Y. pestis KIM5, KIM5 YopJ-YopP, KIM5ΔyopJ, KIM6 and Y. enterocolitica were grown at 37°C, combined with PMNs, and incubated for the times indicated. PS externalization was determined by annexin V-FITC and flow cytometry following interaction with Yersinia Results are expressed as the mean ± SEM of at least three experiments. *, represents difference from PMN controls (P<0.05).

Figure 5. Caspase-3, -8, -9, and -2 activity in PMNs following incubation with Yersinia.

PMNs were incubated alone or with Y. pestis KIM5, KIM5 YopJ-YopP, KIM5ΔyopJ, KIM6 and Y. enterocolitica 8081v grown at 37°C. Caspase-3, -8, -9, and -2 activity was measured after 3 h and 6 h of incubation as described in Materials and Methods and is expressed in relative fluorescence units. Results are expressed as the mean ± SEM of three experiments. *, represents difference from PMN controls (P<0.05).

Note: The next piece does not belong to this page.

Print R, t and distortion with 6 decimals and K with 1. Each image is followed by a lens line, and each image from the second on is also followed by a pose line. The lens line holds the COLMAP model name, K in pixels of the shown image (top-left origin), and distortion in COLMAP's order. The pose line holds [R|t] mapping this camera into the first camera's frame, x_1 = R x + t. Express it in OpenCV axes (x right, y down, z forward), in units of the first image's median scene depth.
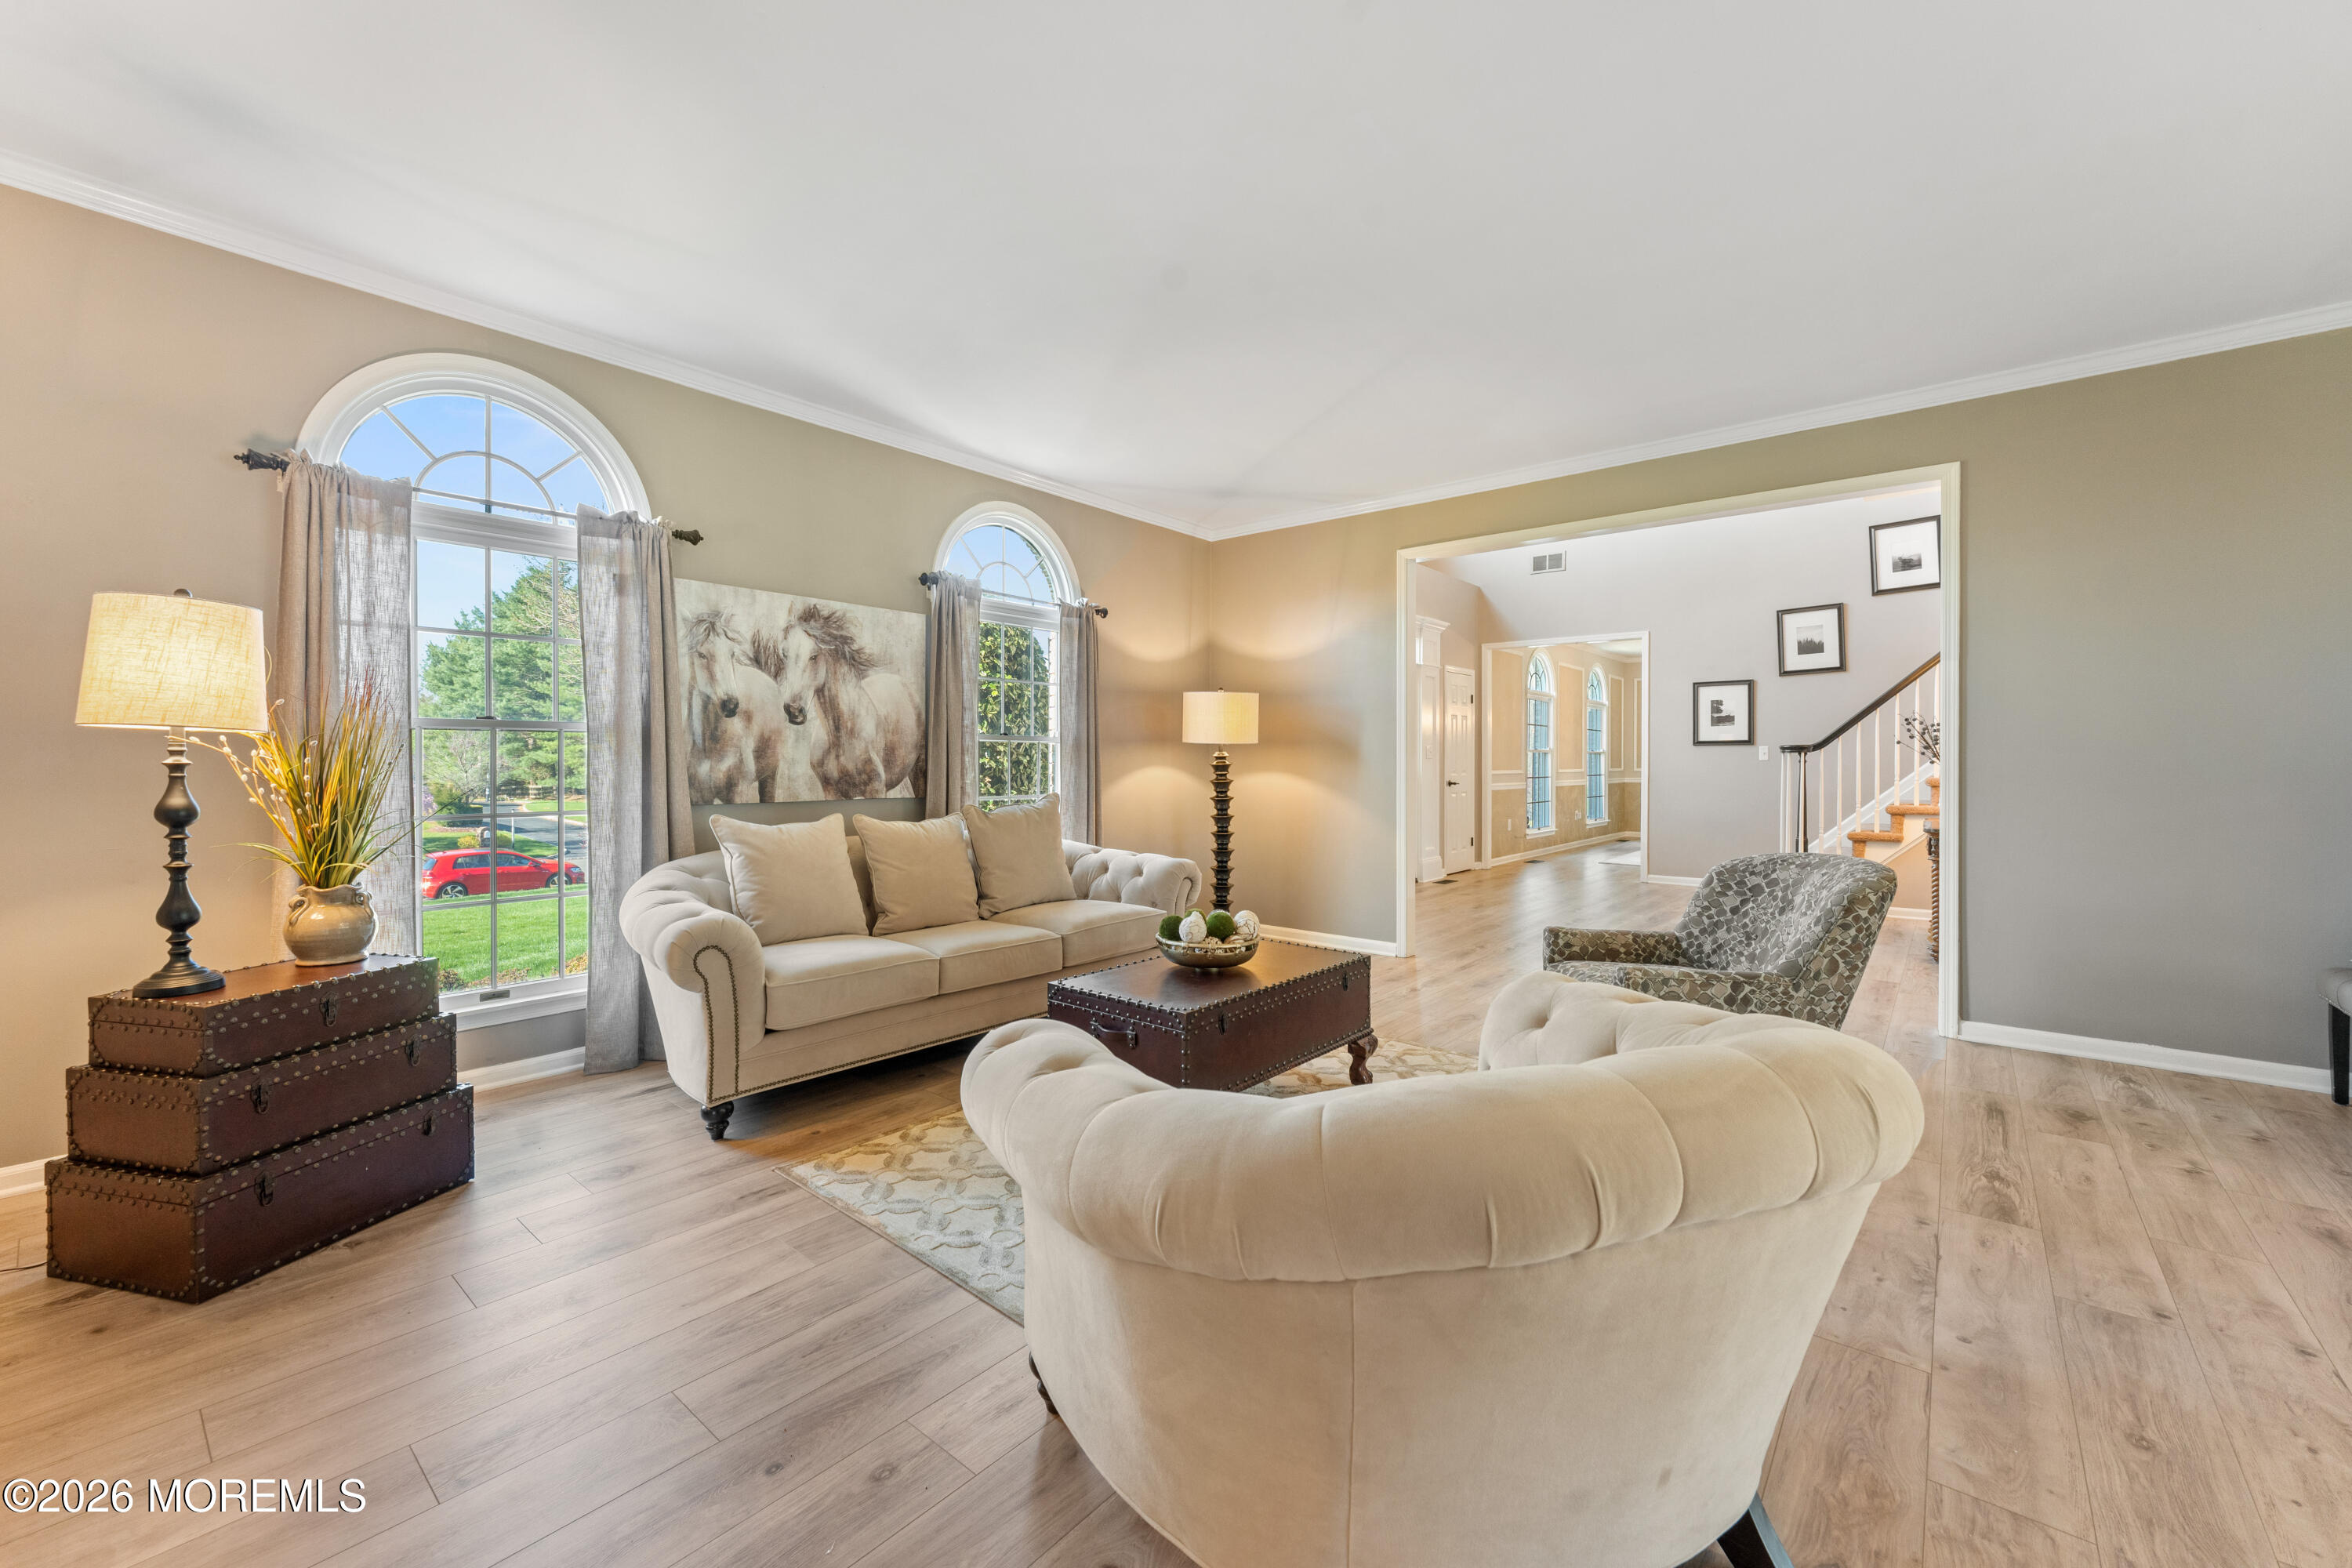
lens RADIAL K [[935.6, 0, 1175.8], [0, 935.6, 781.3], [0, 0, 1]] dist [0.002419, -0.000872]
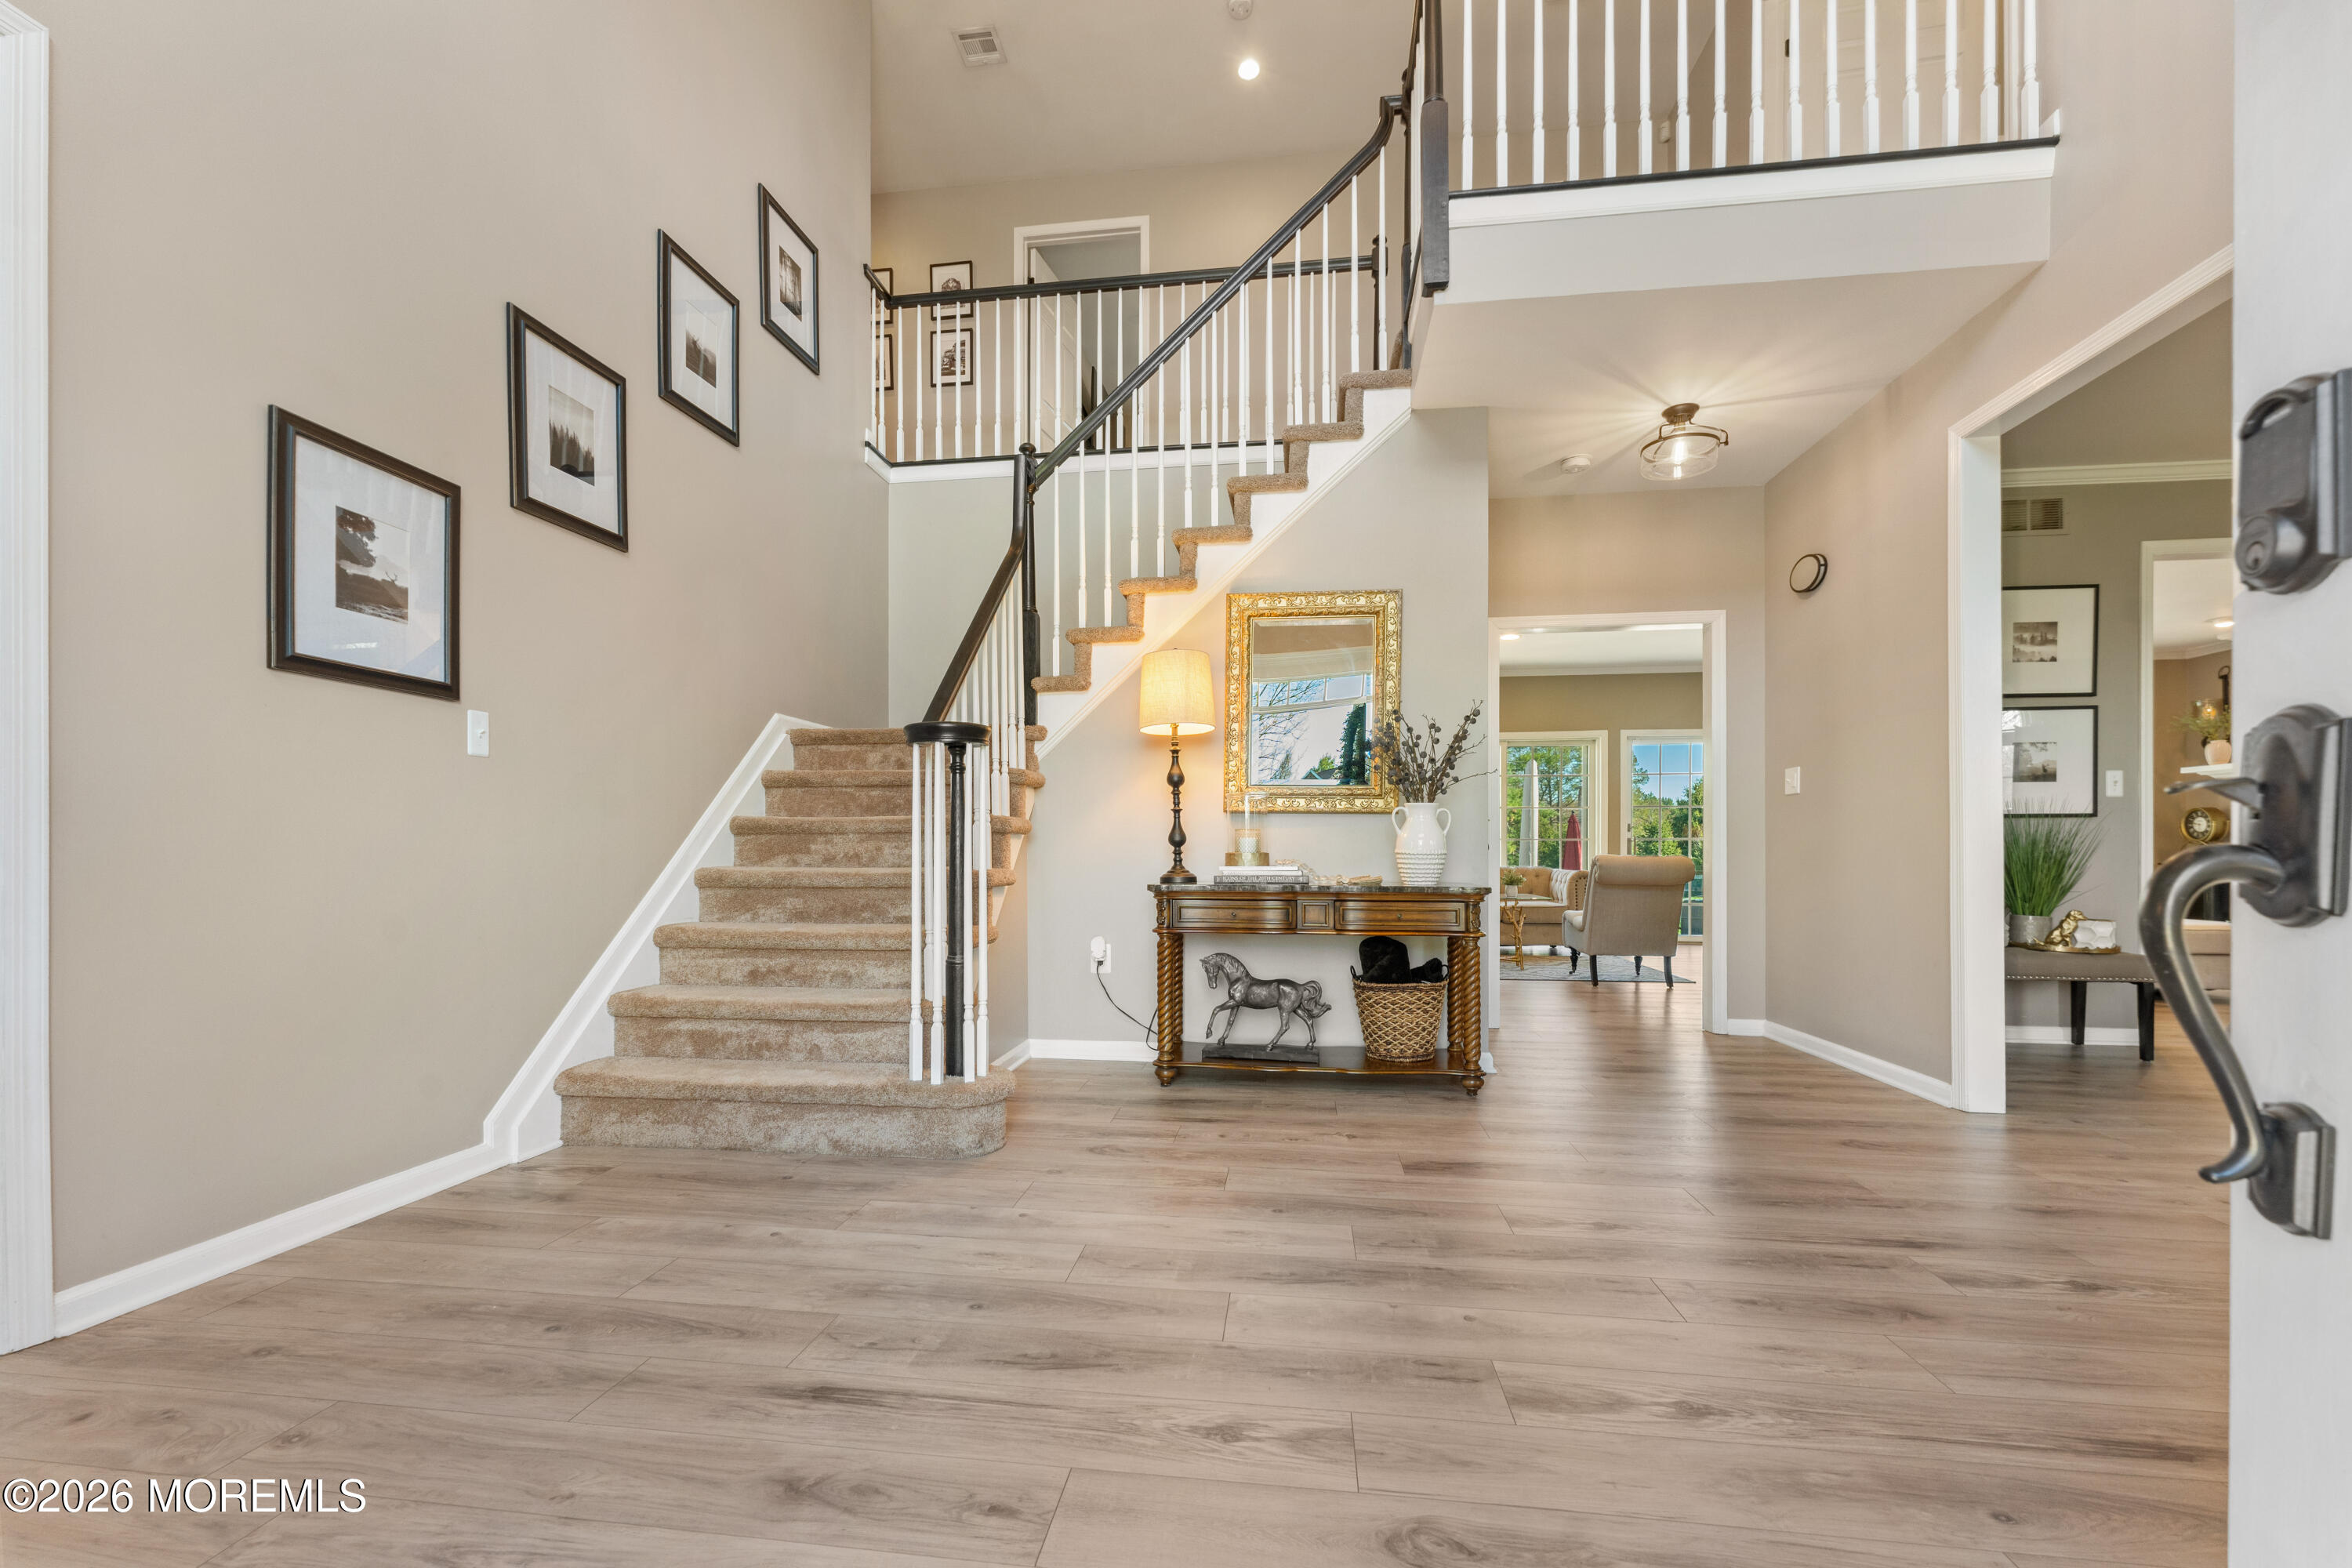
lens RADIAL K [[935.6, 0, 1163.5], [0, 935.6, 846.3], [0, 0, 1]] dist [0.002419, -0.000872]
pose [[-0.512596, -0.009881, 0.858573, 0.233053], [-0.001757, 0.999944, 0.010459, 0.004420], [-0.858628, 0.003853, -0.512584, 0.945422]]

Figure 6. Effects of Yersinia on neutrophil ROS production and cell death.

PMNs were incubated alone or with Y. pestis KIM5, KIM5 YopJ-YopP, KIM5ΔyopJ, KIM6 or Y. enterocolitica 8081v grown at 37°C. (A) PMN ROS production following incubation with the indicated Yersinia strains. (B) PMN ROS production with or without 10 µM DPI. PMN cell death following phagocytic interaction with Yersinia was assessed by (C) PMN release of LDH into the supernatant and (D) PMN uptake of EthD-1. Results are expressed as the mean ± SEM of three experiments. *, represents difference from PMN controls (P<0.05).